The OECD said that one reason for the fall in aid to the poorest countries in 2014 was that there had been exceptionally high debt relief to Burma in 2013. Debt relief is counted as aid, so the 2013 figure was boosted as a result.

Even excluding debt relief, however, financial assistance to the least-developed countries fell in 2014, the OECD said. Aid to all countries – which includes middle-income as well as the poorest nations – was virtually unchanged in 2014, at $135.2bn, a two-thirds increase since the UN set its millennium development goals for indicators such as extreme poverty, infant mortality and access to clean water, in 2000.

The OECD said the small rise in inflation between 2013 and 2014 also meant aid flows had fallen by 0.5% in real terms.

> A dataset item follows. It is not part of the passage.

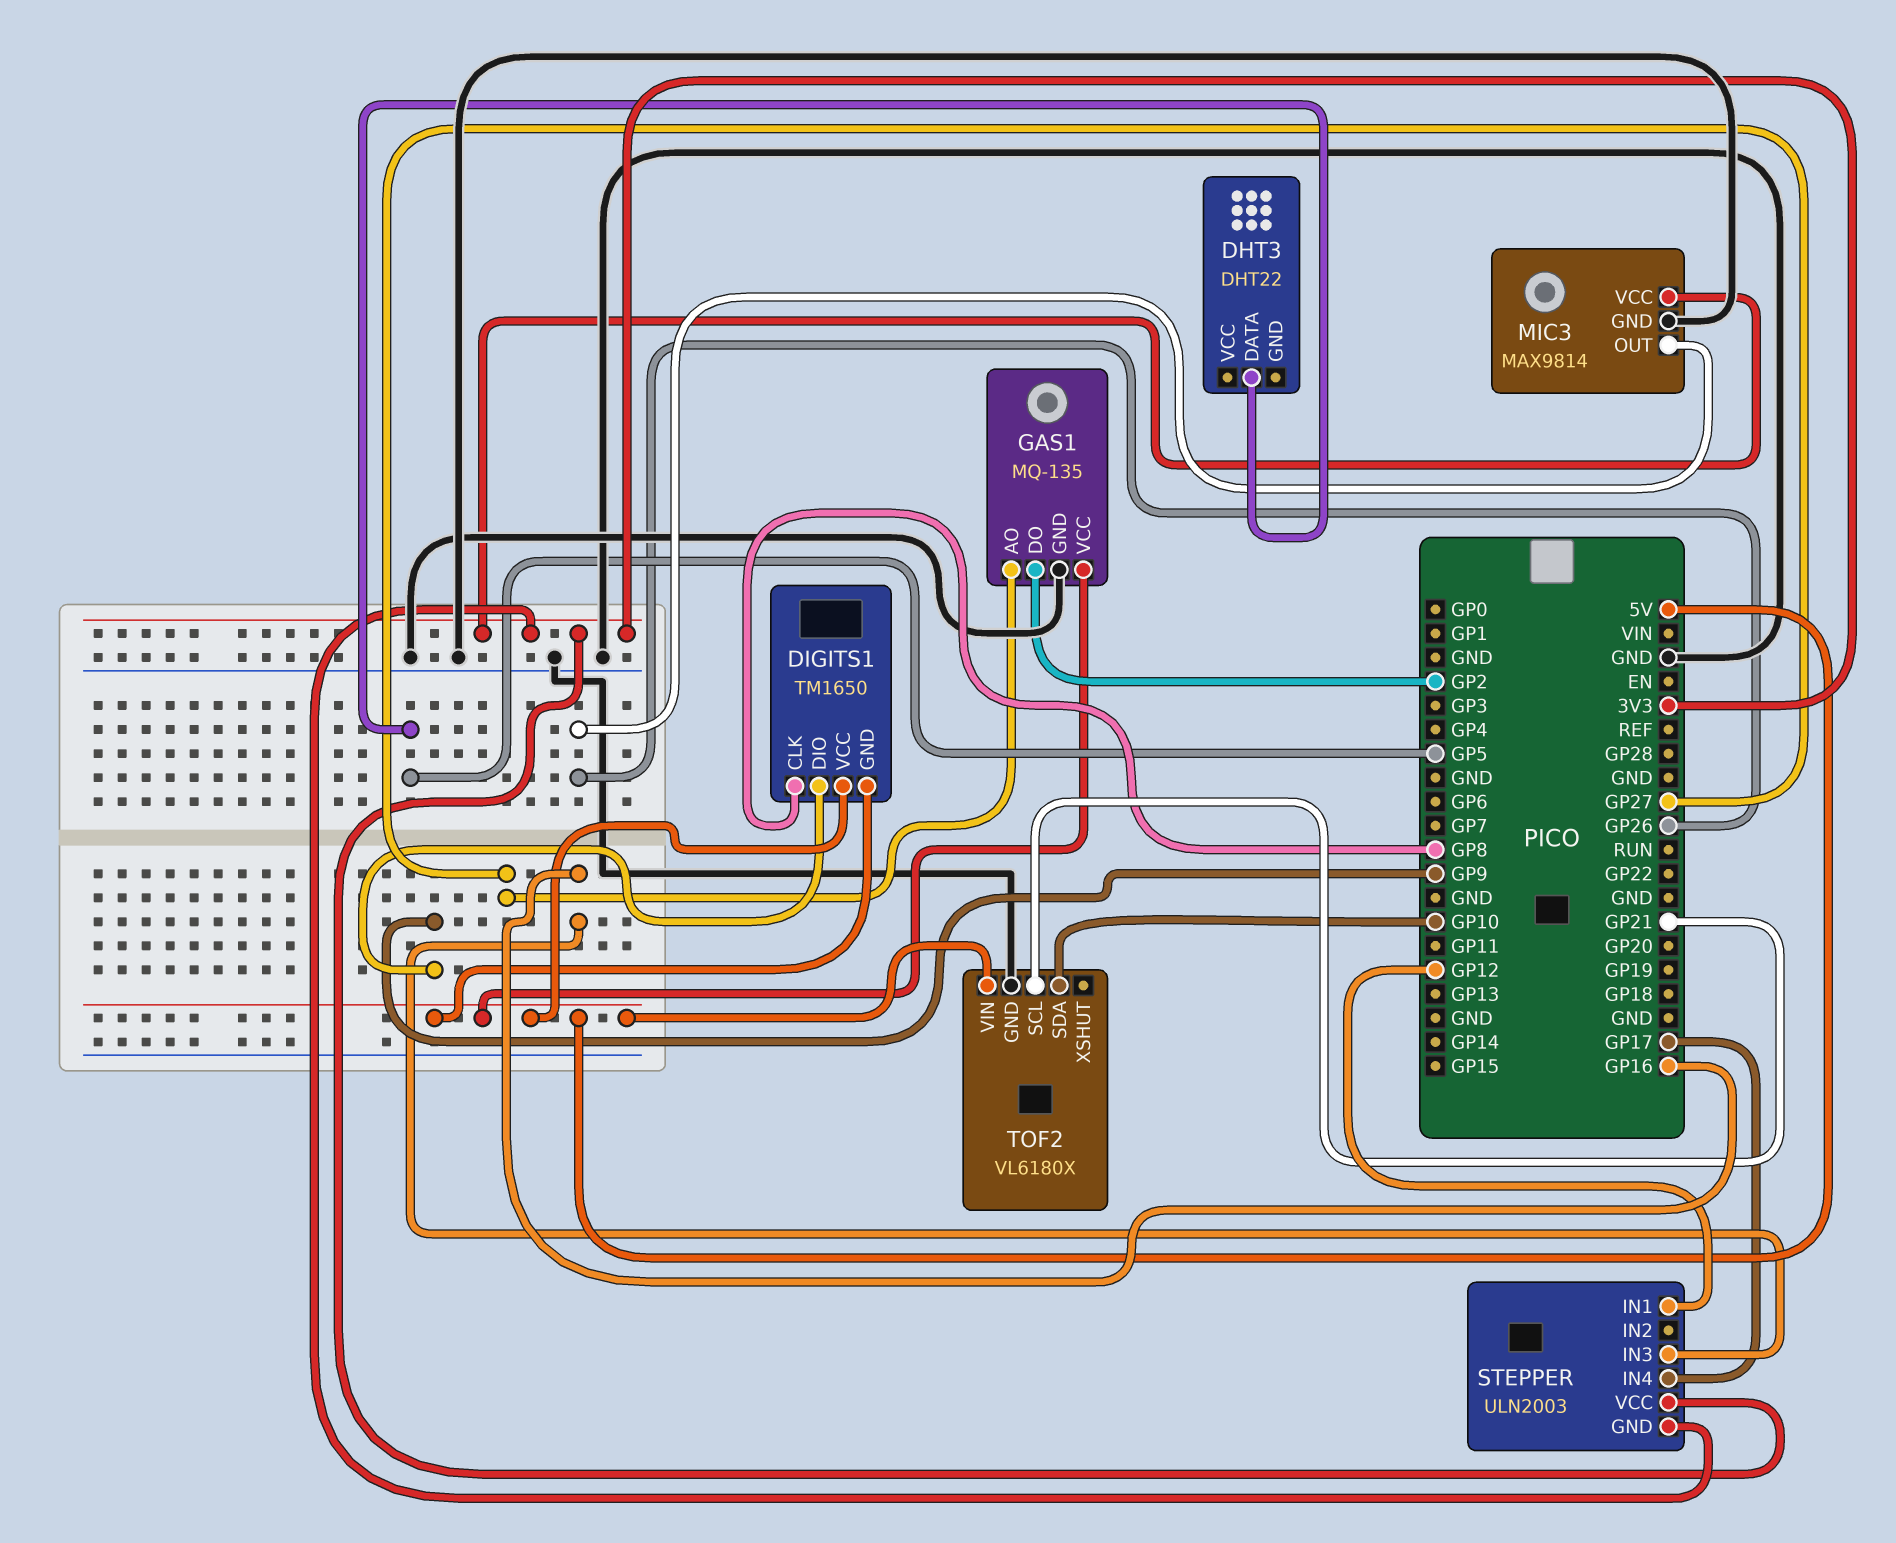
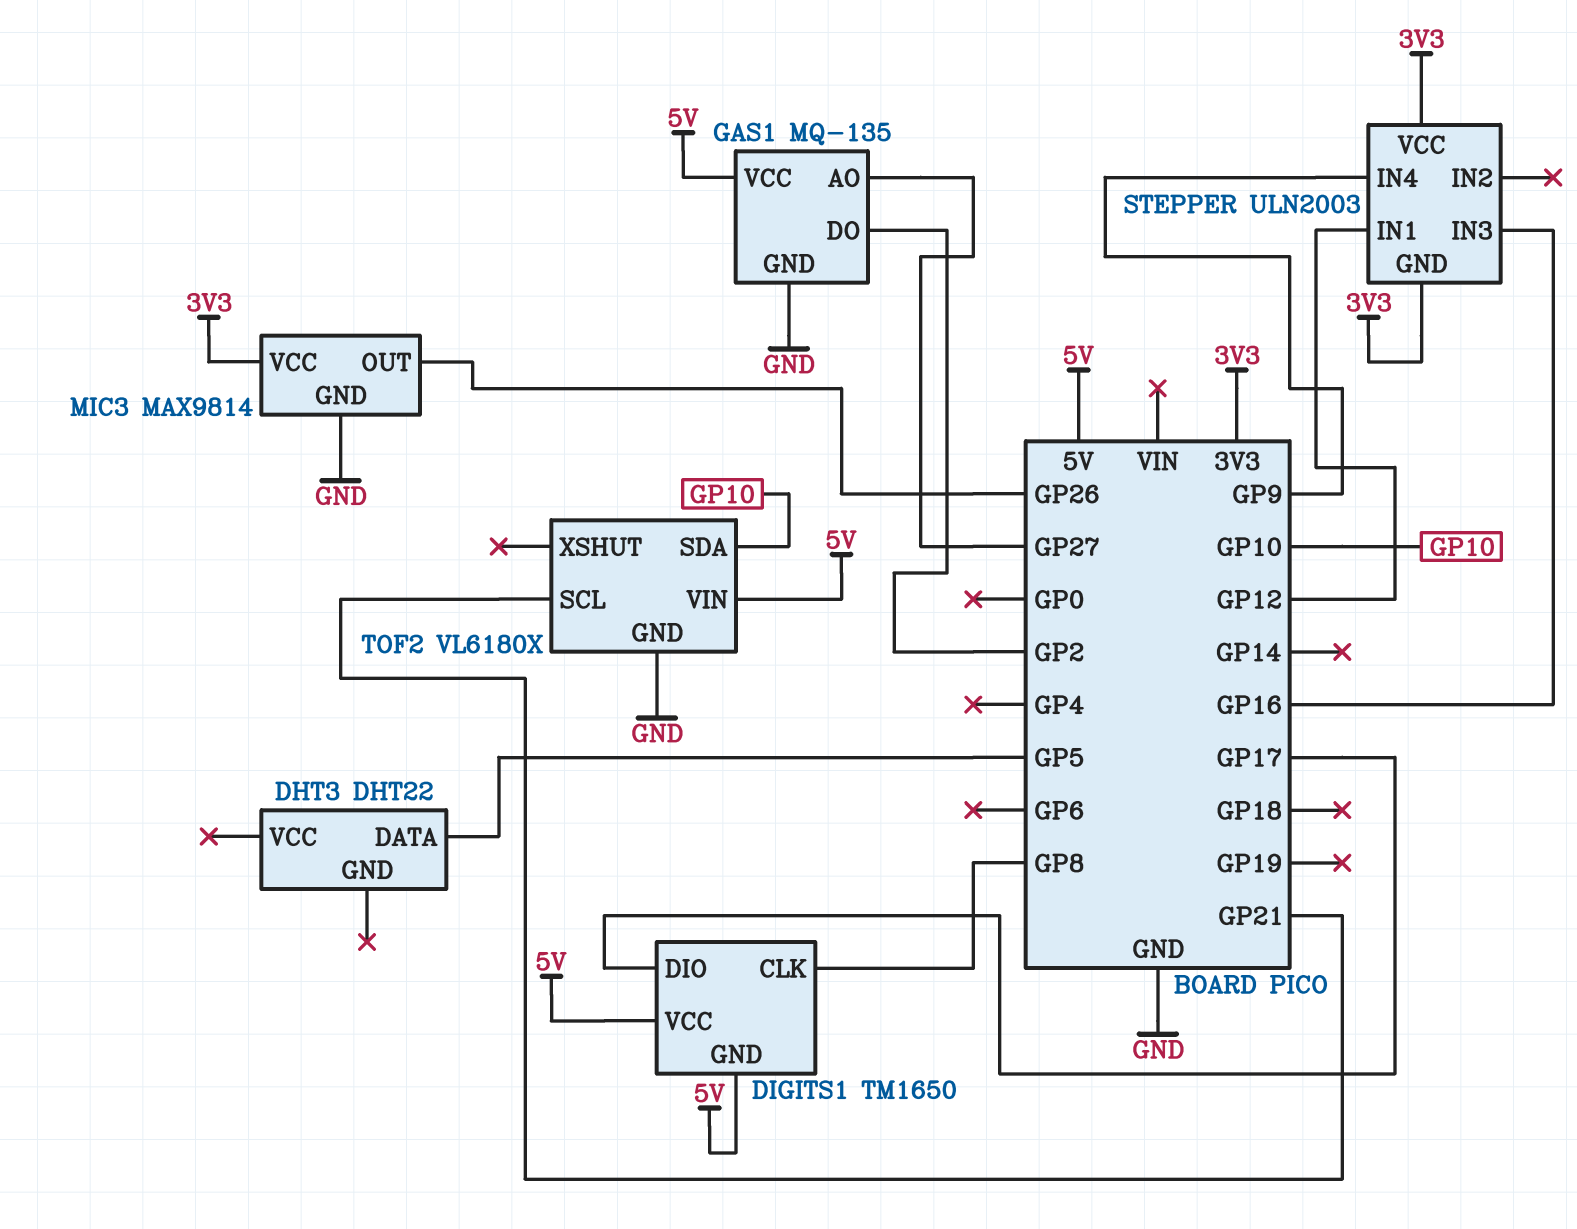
DIGITS1 pin DIO: GP9 -> GP17
STEPPER pin IN4: GP17 -> GP9

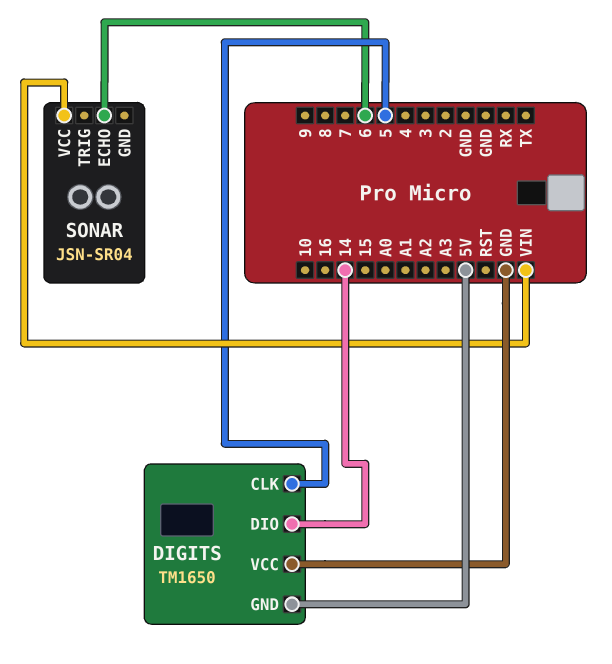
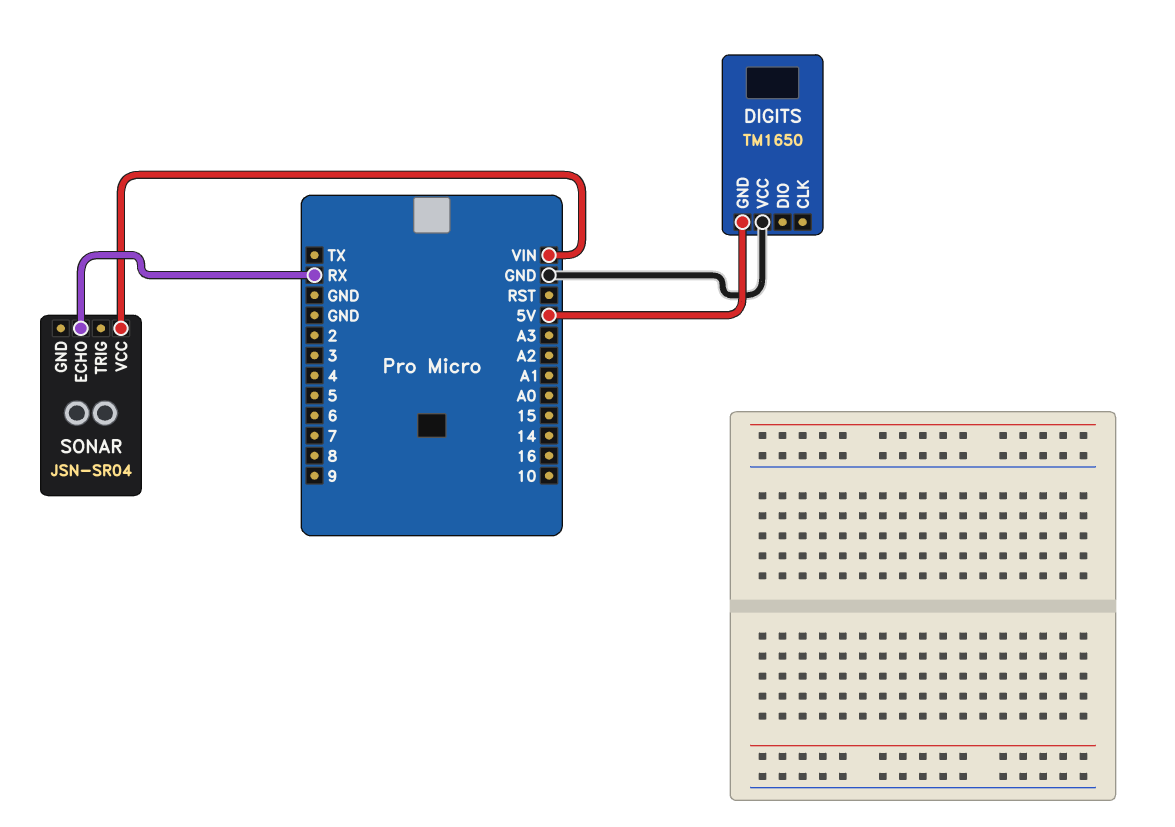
DIGITS pin CLK: 5 -> none
DIGITS pin DIO: 14 -> none
SONAR pin ECHO: 6 -> RX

The OECD’s secretary general, Angel Gurría, said: “I am encouraged to see that development aid remains at a historic high at a time when donor countries are still emerging from the toughest economic crisis of our lifetime.

“Our challenge as we finalize post-2015 development goals this year will be to find ways to get more of this aid to the countries that need it most and to ensure we are getting as much as we can out of every dollar spent.”

Britain was one of five of the 28 members of the OECD’s development assistance committee that met or exceeded the UN target for spending 0.7% of national income on aid. Denmark, Luxembourg, Norway and Sweden were the others.

The OECD said development assistance made up more than two-thirds of external finance for the poorest countries, and that it would use an international conference of financing for development in Addis Ababa in July to call for more aid to be used as a lever to generate private investment and domestic tax revenues in poor countries.

“OECD work on combatting tax avoidance and illicit financial flows out of least-developed countries also aims to reduce dependence on aid”, it said.